Cada accidente de tráfico en curva con salida de la via es un pequeño recuerdo de lo sucedido en Angrois. Las curvas tienen su velocidad crítica a partir de la cual la fuerza de adherencia entre neumático y pavimento es superada por la fuerza centrífuga de la masa del vehículo y sus ocupantes por el cuadrado de la velocidad a la que se circula, y ello aun más si el vehículo lleva carga elevada y su momento de inercia o de vuelco, y su impulso mecánico y cantidad de movimiento, dictan inexorablemente  la pérdida de control en la conducción.

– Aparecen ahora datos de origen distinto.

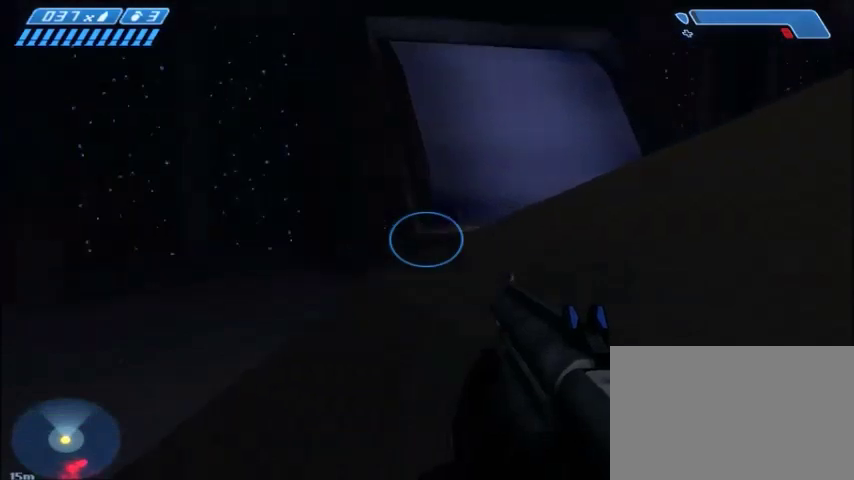
{"keys": ["w"], "mouse": [], "events": []}
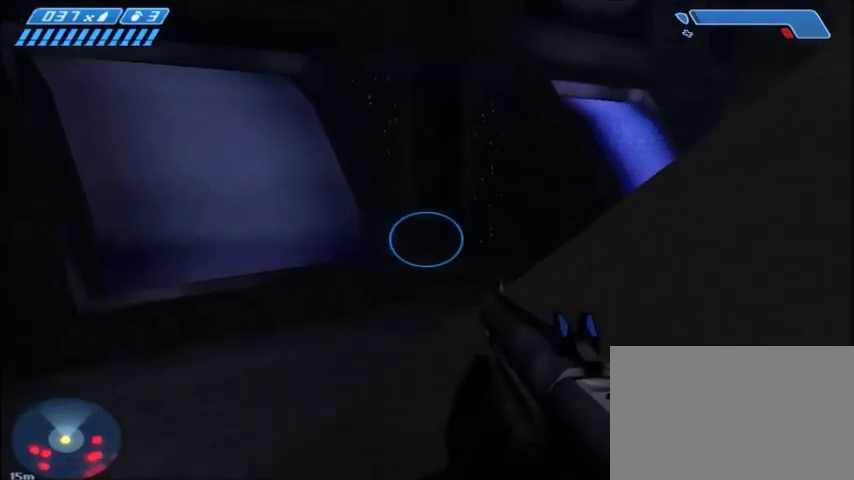
{"keys": ["space", "w"], "mouse": [], "events": [[401, "space", "down"]]}
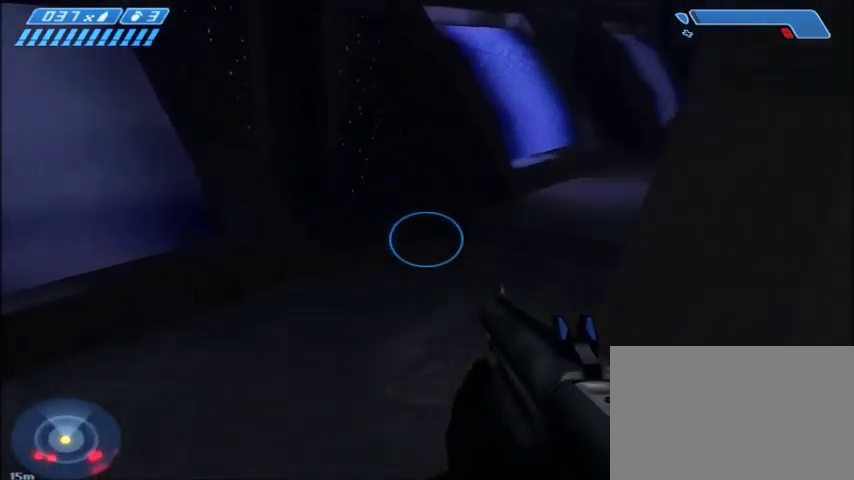
{"keys": ["w"], "mouse": [], "events": [[67, "space", "up"]]}
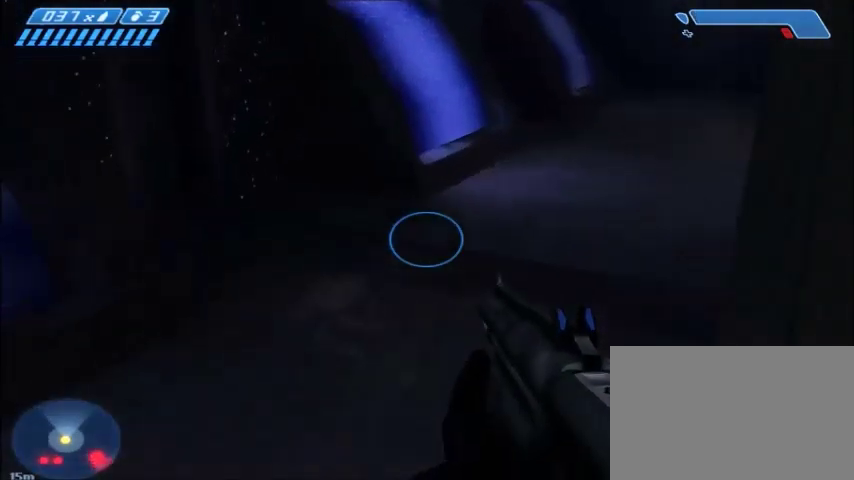
{"keys": ["w"], "mouse": [], "events": []}
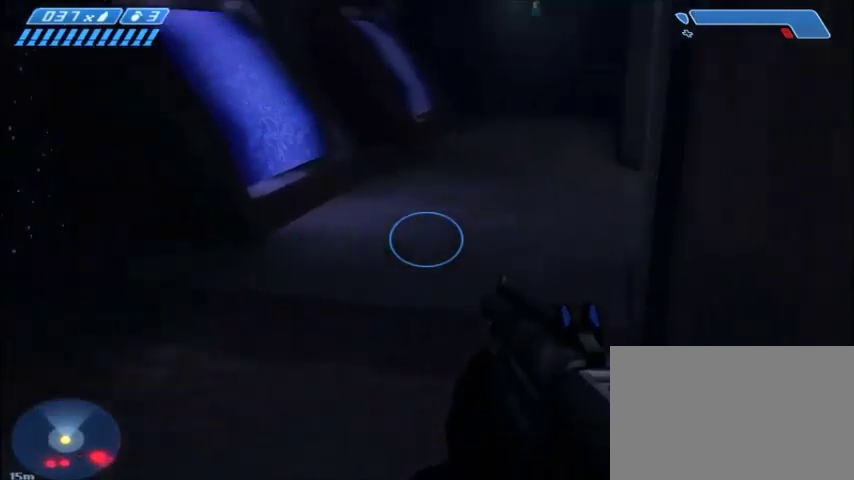
{"keys": ["w"], "mouse": [], "events": []}
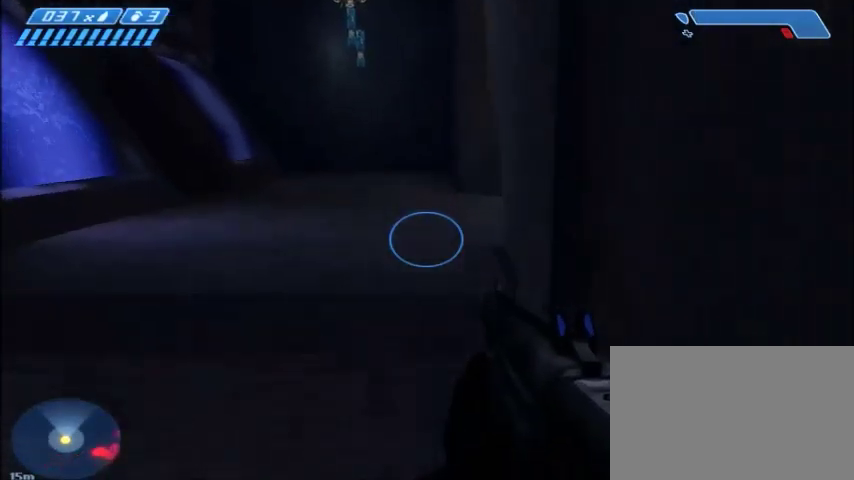
{"keys": ["w"], "mouse": [], "events": []}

Detrás del accidente de Angrois hay un diseño de vagones con sus mecanismos, sistemas y fuentes de energía que debió ser calculado con un margen de seguridad y una ubicación del centro de gravedad que no pudiera bajo ningún concepto descompensarse con las velocidades posibles , y hay una infraestructura de vías que debía haber tenido raíles y peraltes adecuados para las fuerzas centrífugas excesivas en momentos de alta velocidad, pero sobre todo, y esta siempre será la gran incógnita, el conductor debió haber sido formado, preparado, sensibilizado y absolutamente convencido de que de sus limitaciones pendían tantas vidas humanas y que llevar un tren no es un trabajo en el que todo vale porque todo se resuelve solo, sino que la persona que conduce una máquina capaz de matar, con todo su bagaje de perfecciones e imperfecciones, debe de cumplir en todo momento las condiciones que garanticen su concienciación y equilibrio, físico, psíquico y mental que eviten situaciones límite.

Detrás de este accidente seguro que hay varias personas que no viajaban en el tren que en distintos momentos anteriores pudieron aportar aspectos preventivos mejorables, y detrás de cada  uno de los 80 muertos y demás víctimas hay tanto familiar afectado y sobre todo tantos años potenciales  de vida perdidos entre quienes fallecieron que nos obligan a ser más exigentes, más rigurosos y más humanos para evitar que vuelva a suceder.